Не первый раз делает он подобные намеки. Ох, сдается мне, что заводит речь о женитьбе. Ни за что! Лучше умереть, чем такое «счастье». Он гораздо больше гад, чем я думала. Тысячу раз гад! Самый что ни на есть подлючий.
Завтра перебираюсь на время к Наташе Печуриной. Сил нет, замучил проклятый полицай своими ухаживаниями.
Первый апрель — никому не верь. Кто это выдумал? Я забыла, что в этот день принято друг друга обманывать, и была наказана. Наташа, праведница этакая, утром пошла по воду, приходит и говорит: встретила, мол, Нюсю Лущик, и та сказала, что из плена вернулся Алеша Макаренко, наш соклассник, в которого я была немножечко влюблена. Я сломя голову помчалась к Макаренкам, врываюсь в хату и спрашиваю: «Где Алеша?» А родные знать ничего не знают. Ужасно переполошились, бегали узнавать к Нюсе Лущик. Та, понятно, Наташу и в глаза не видела и напомнила мне о первом апреле.
И рассердилась же я! К Наташе решила не возвращаться, а переночевать у Нюси. Она познакомила меня с эвакуированной художницей Зоей Приданцевой, и втроем мы весело провели время.
А сегодня спозаранку прибегает моя Наташка и бросается мне на шею. «Думала, — говорит, — полицаи тебя арестовали, не спала всю ночь». Я сказала: «Пусть это будет тебе наказанием — не будешь больше обманывать подругу».
Как славно сейчас на улице, так бы и не уходил в комнаты. Распустились вербы. На буграх проклюнулась зеленая травка. А лиман стал — будто море.

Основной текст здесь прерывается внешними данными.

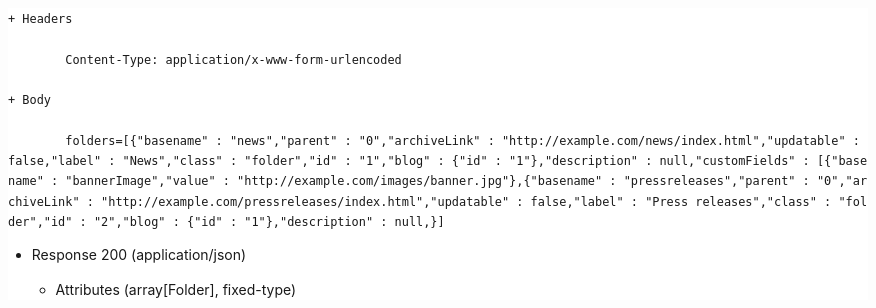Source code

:     + Headers

            Content-Type: application/x-www-form-urlencoded

    + Body

            folders=[{"basename" : "news","parent" : "0","archiveLink" : "http://example.com/news/index.html","updatable" : false,"label" : "News","class" : "folder","id" : "1","blog" : {"id" : "1"},"description" : null,"customFields" : [{"basename" : "bannerImage","value" : "http://example.com/images/banner.jpg"},{"basename" : "pressreleases","parent" : "0","archiveLink" : "http://example.com/pressreleases/index.html","updatable" : false,"label" : "Press releases","class" : "folder","id" : "2","blog" : {"id" : "1"},"description" : null,}]

+ Response 200 (application/json)

    + Attributes (array[Folder], fixed-type)
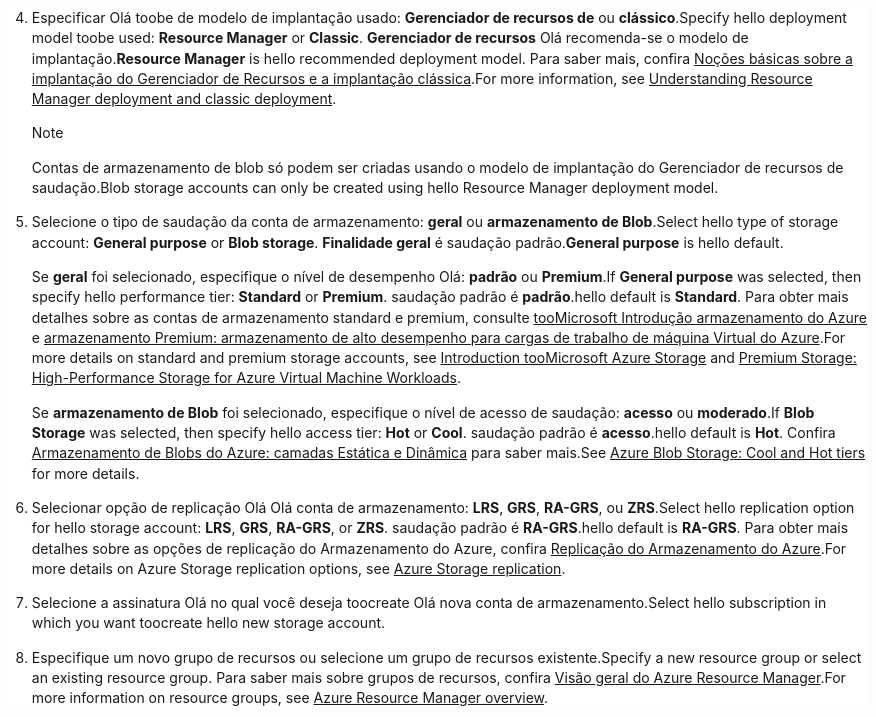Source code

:    > 
4. <span data-ttu-id="2ad29-138">Especificar Olá toobe de modelo de implantação usado: **Gerenciador de recursos de** ou **clássico**.</span><span class="sxs-lookup"><span data-stu-id="2ad29-138">Specify hello deployment model toobe used: **Resource Manager** or **Classic**.</span></span> <span data-ttu-id="2ad29-139">**Gerenciador de recursos** Olá recomenda-se o modelo de implantação.</span><span class="sxs-lookup"><span data-stu-id="2ad29-139">**Resource Manager** is hello recommended deployment model.</span></span> <span data-ttu-id="2ad29-140">Para saber mais, confira [Noções básicas sobre a implantação do Gerenciador de Recursos e a implantação clássica](../azure-resource-manager/resource-manager-deployment-model.md).</span><span class="sxs-lookup"><span data-stu-id="2ad29-140">For more information, see [Understanding Resource Manager deployment and classic deployment](../azure-resource-manager/resource-manager-deployment-model.md).</span></span>
   
   > [!NOTE]
   > <span data-ttu-id="2ad29-141">Contas de armazenamento de blob só podem ser criadas usando o modelo de implantação do Gerenciador de recursos de saudação.</span><span class="sxs-lookup"><span data-stu-id="2ad29-141">Blob storage accounts can only be created using hello Resource Manager deployment model.</span></span>
   > 
   > 
5. <span data-ttu-id="2ad29-142">Selecione o tipo de saudação da conta de armazenamento: **geral** ou **armazenamento de Blob**.</span><span class="sxs-lookup"><span data-stu-id="2ad29-142">Select hello type of storage account: **General purpose** or **Blob storage**.</span></span> <span data-ttu-id="2ad29-143">**Finalidade geral** é saudação padrão.</span><span class="sxs-lookup"><span data-stu-id="2ad29-143">**General purpose** is hello default.</span></span>
   
    <span data-ttu-id="2ad29-144">Se **geral** foi selecionado, especifique o nível de desempenho Olá: **padrão** ou **Premium**.</span><span class="sxs-lookup"><span data-stu-id="2ad29-144">If **General purpose** was selected, then specify hello performance tier: **Standard** or **Premium**.</span></span> <span data-ttu-id="2ad29-145">saudação padrão é **padrão**.</span><span class="sxs-lookup"><span data-stu-id="2ad29-145">hello default is **Standard**.</span></span> <span data-ttu-id="2ad29-146">Para obter mais detalhes sobre as contas de armazenamento standard e premium, consulte [tooMicrosoft Introdução armazenamento do Azure](storage-introduction.md) e [armazenamento Premium: armazenamento de alto desempenho para cargas de trabalho de máquina Virtual do Azure](storage-premium-storage.md).</span><span class="sxs-lookup"><span data-stu-id="2ad29-146">For more details on standard and premium storage accounts, see [Introduction tooMicrosoft Azure Storage](storage-introduction.md) and [Premium Storage: High-Performance Storage for Azure Virtual Machine Workloads](storage-premium-storage.md).</span></span>
   
    <span data-ttu-id="2ad29-147">Se **armazenamento de Blob** foi selecionado, especifique o nível de acesso de saudação: **acesso** ou **moderado**.</span><span class="sxs-lookup"><span data-stu-id="2ad29-147">If **Blob Storage** was selected, then specify hello access tier: **Hot** or **Cool**.</span></span> <span data-ttu-id="2ad29-148">saudação padrão é **acesso**.</span><span class="sxs-lookup"><span data-stu-id="2ad29-148">hello default is **Hot**.</span></span> <span data-ttu-id="2ad29-149">Confira [Armazenamento de Blobs do Azure: camadas Estática e Dinâmica](storage-blob-storage-tiers.md) para saber mais.</span><span class="sxs-lookup"><span data-stu-id="2ad29-149">See [Azure Blob Storage: Cool and Hot tiers](storage-blob-storage-tiers.md) for more details.</span></span>
6. <span data-ttu-id="2ad29-150">Selecionar opção de replicação Olá Olá conta de armazenamento: **LRS**, **GRS**, **RA-GRS**, ou **ZRS**.</span><span class="sxs-lookup"><span data-stu-id="2ad29-150">Select hello replication option for hello storage account: **LRS**, **GRS**, **RA-GRS**, or **ZRS**.</span></span> <span data-ttu-id="2ad29-151">saudação padrão é **RA-GRS**.</span><span class="sxs-lookup"><span data-stu-id="2ad29-151">hello default is **RA-GRS**.</span></span> <span data-ttu-id="2ad29-152">Para obter mais detalhes sobre as opções de replicação do Armazenamento do Azure, confira [Replicação do Armazenamento do Azure](storage-redundancy.md).</span><span class="sxs-lookup"><span data-stu-id="2ad29-152">For more details on Azure Storage replication options, see [Azure Storage replication](storage-redundancy.md).</span></span>
7. <span data-ttu-id="2ad29-153">Selecione a assinatura Olá no qual você deseja toocreate Olá nova conta de armazenamento.</span><span class="sxs-lookup"><span data-stu-id="2ad29-153">Select hello subscription in which you want toocreate hello new storage account.</span></span>
8. <span data-ttu-id="2ad29-154">Especifique um novo grupo de recursos ou selecione um grupo de recursos existente.</span><span class="sxs-lookup"><span data-stu-id="2ad29-154">Specify a new resource group or select an existing resource group.</span></span> <span data-ttu-id="2ad29-155">Para saber mais sobre grupos de recursos, confira [Visão geral do Azure Resource Manager](../azure-resource-manager/resource-group-overview.md).</span><span class="sxs-lookup"><span data-stu-id="2ad29-155">For more information on resource groups, see [Azure Resource Manager overview](../azure-resource-manager/resource-group-overview.md).</span></span>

Сегодня вместе с девчатами с пашей улицы ходили на Днепр смотреть ледоход. Ох, и красиво же!.. Солнце дробится в речной ряби, медленно, величаво плывут зеленоватые льдины, пахнет пресной свежестью и волей. И нет, словно бы нет ни войны, ни фашистов — все так, как было в прошлом году, и позапрошлом, и десять лет назад, когда я была маленькой и многого еще не понимала. И тогда был такой же ледоход, а люди радовались наступлению весны. Пройдут годы, и все так же по весне будут плыть к морю зеленовато-голубые крыги, и уже не я, а другая девушка будет смотреть на них и радоваться. Странно думать, что жизнь была и будет после тебя. И что война рано или поздно кончится, люди станут жить спокойно, а я не знаю, жива ли останусь. Раньше и не подозревала, какое это счастье — жить и знать, что еще много раз предстоит встречать весну и ледоход.